The Intifada also saw a significant increase in gun sales in Israel. The Ministry of Interior pledged to simplify the process for obtaining a firearms licence.

=== Arrivals of Soviet Jews ===

According to Yossi Klein Halevi, Israeli society in the late 1980s was deeply divided and significantly struggling on a number of issues, including a stagnating economy, the prolonged occupation of Southern Lebanon, and the First Intifada, when "unexpectedly, came this massive influx of immigrants that included a substantial part of the professional and cultural elite of a superpower."

== Israeli politics ==
=== Unity government ===
When the First Intifada broke out, the government of Israel was composed of a unity coalition, regrouping both the centre-left Israeli Labor Party and the right-wing Likud. The breakout of the Intifada increased tensions between the different factions within the unity coalition.

=== Opinion polls ===
An August 1988 poll by Modi'in Ezrachi found that 32% of Israelis had adopted more right-wing political and hawkish military beliefs since the start of the First Intifada, while 14% had adopted more left-wing and less hawkish beliefs, with 53% reporting not having shifted in their beliefs.

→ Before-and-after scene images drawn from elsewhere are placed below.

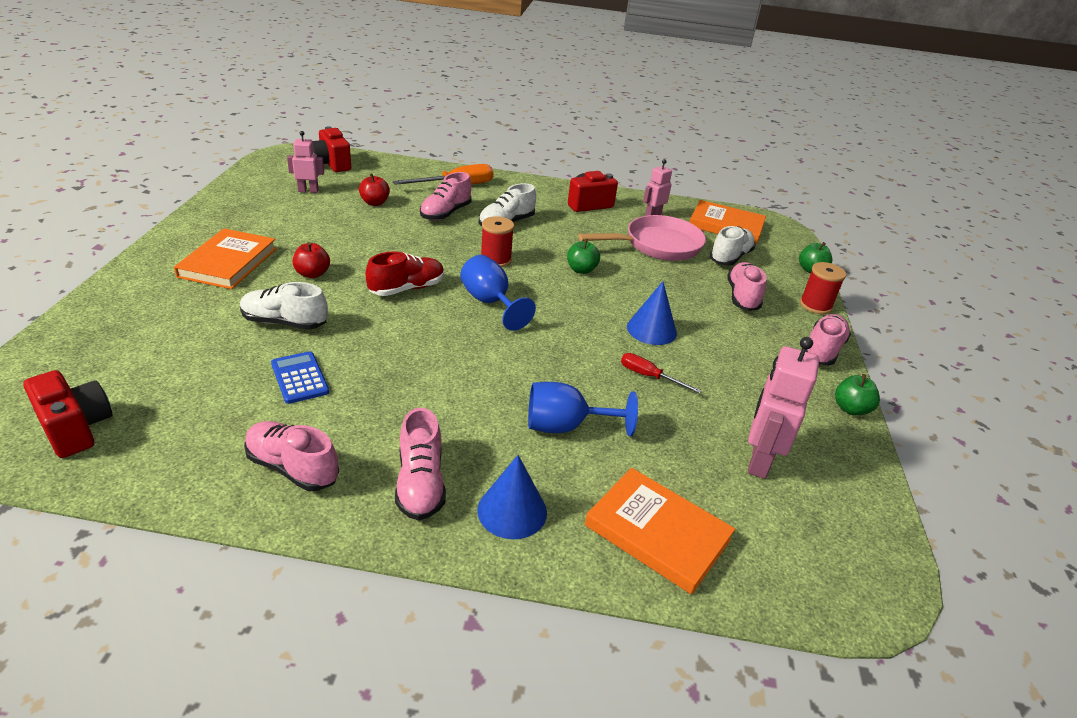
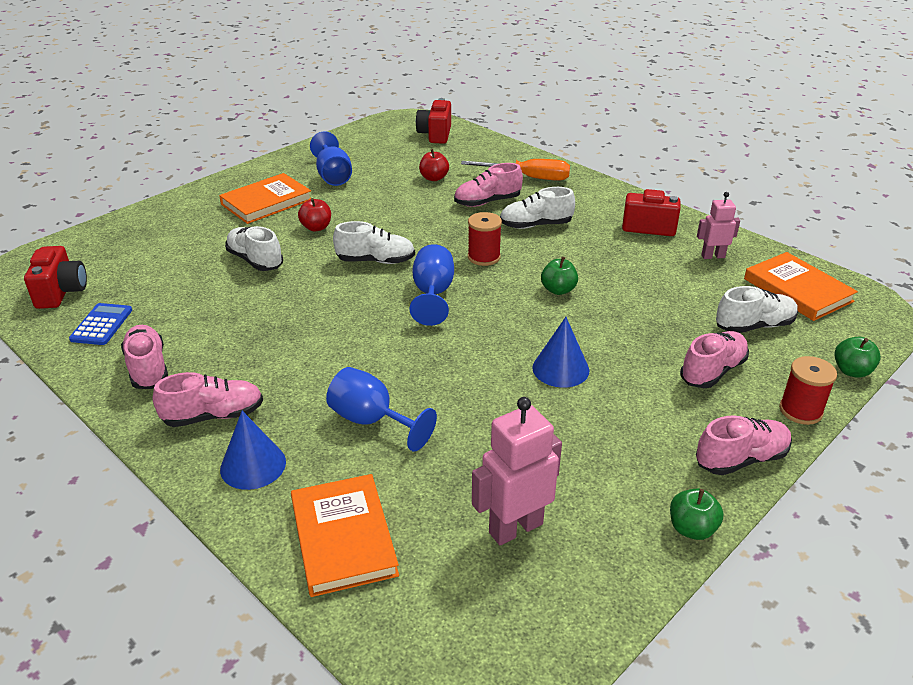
camera: 40 degrees right, 0 degrees up
blue calculator [271,351,329,404] -> blue calculator moved to [69,303,132,345]
pink robot [287,131,324,193] -> none
red shoe [365,251,444,296] -> white shoe [333,221,415,264]
pink shoe [395,408,446,521] -> pink shoe turned 135 degrees counterclockwise [153,372,263,427]
pink pan [578,215,706,261] -> none
red screwdriver [621,353,702,393] -> none
none -> blue goblet [310,131,352,186]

An April 1989 poll commissioned by Haaretz found that 54,6% of Israelis supported increasing military force to suppress the Intifada, with 36,6% opposing an increase in force.

== Peace process ==
=== Peace activism ===
The First Intifada saw an increase in peace and anti-occupation activism among Israelis.

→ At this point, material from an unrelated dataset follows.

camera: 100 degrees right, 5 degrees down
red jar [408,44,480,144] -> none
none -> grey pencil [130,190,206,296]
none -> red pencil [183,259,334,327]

The First Intifada also saw a significant mobilisation of women in Israeli peace activism. Valérie Pouzol of Paris 8 University Vincennes-Saint-Denis wrote that, while Israeli women were largely a minority voice in opposition to the 1982 Israeli invasion of Lebanon, the outbreak of the First Intifada "propelled women’s groups opposed to the military occupation onto the public stage," adding that meeting between Israeli and Palestinian feminists during the Intifada "were particularly important for the Israeli participants as they discovered the power of Palestinian women from the territories and, in particular, their feminist convictions. Israeli feminists undertook a number of actions during the Intifada, including attempting to visit Palestinian refugee camps to meet with Palestinian activists (sometimes being blocked by the Israeli military), publicising information about human rights abuses committed by the military against Palestinians, the knitting of the Peace Quilt, and holding demonstrations against the occupation. A number of new Israeli peace groups were founded by women during the Intifada, including Women in Black, Bat Shalom, the Women's Organization for Political Prisoners, and Shani — Israeli Women Against the Occupation. However, the rise in women's peace activism also led to a backlash against women in Israeli society, with Simona Sharoni of the American University stating that "women involved in various peace initiatives, especially Women in Black, became targets for verbal and sometimes physical abuse that was almost always laced with both sexual and sexist innuendo."

=== Peace negotiations ===
As a result of the Intifada, the Israeli government was forced to abandon the idea that it could negotiate the Israeli-Palestinian conflict through third-parties, notably the Kingdom of Jordan, turning instead direct negotiations with Palestinian organisations and the PLO for the first time.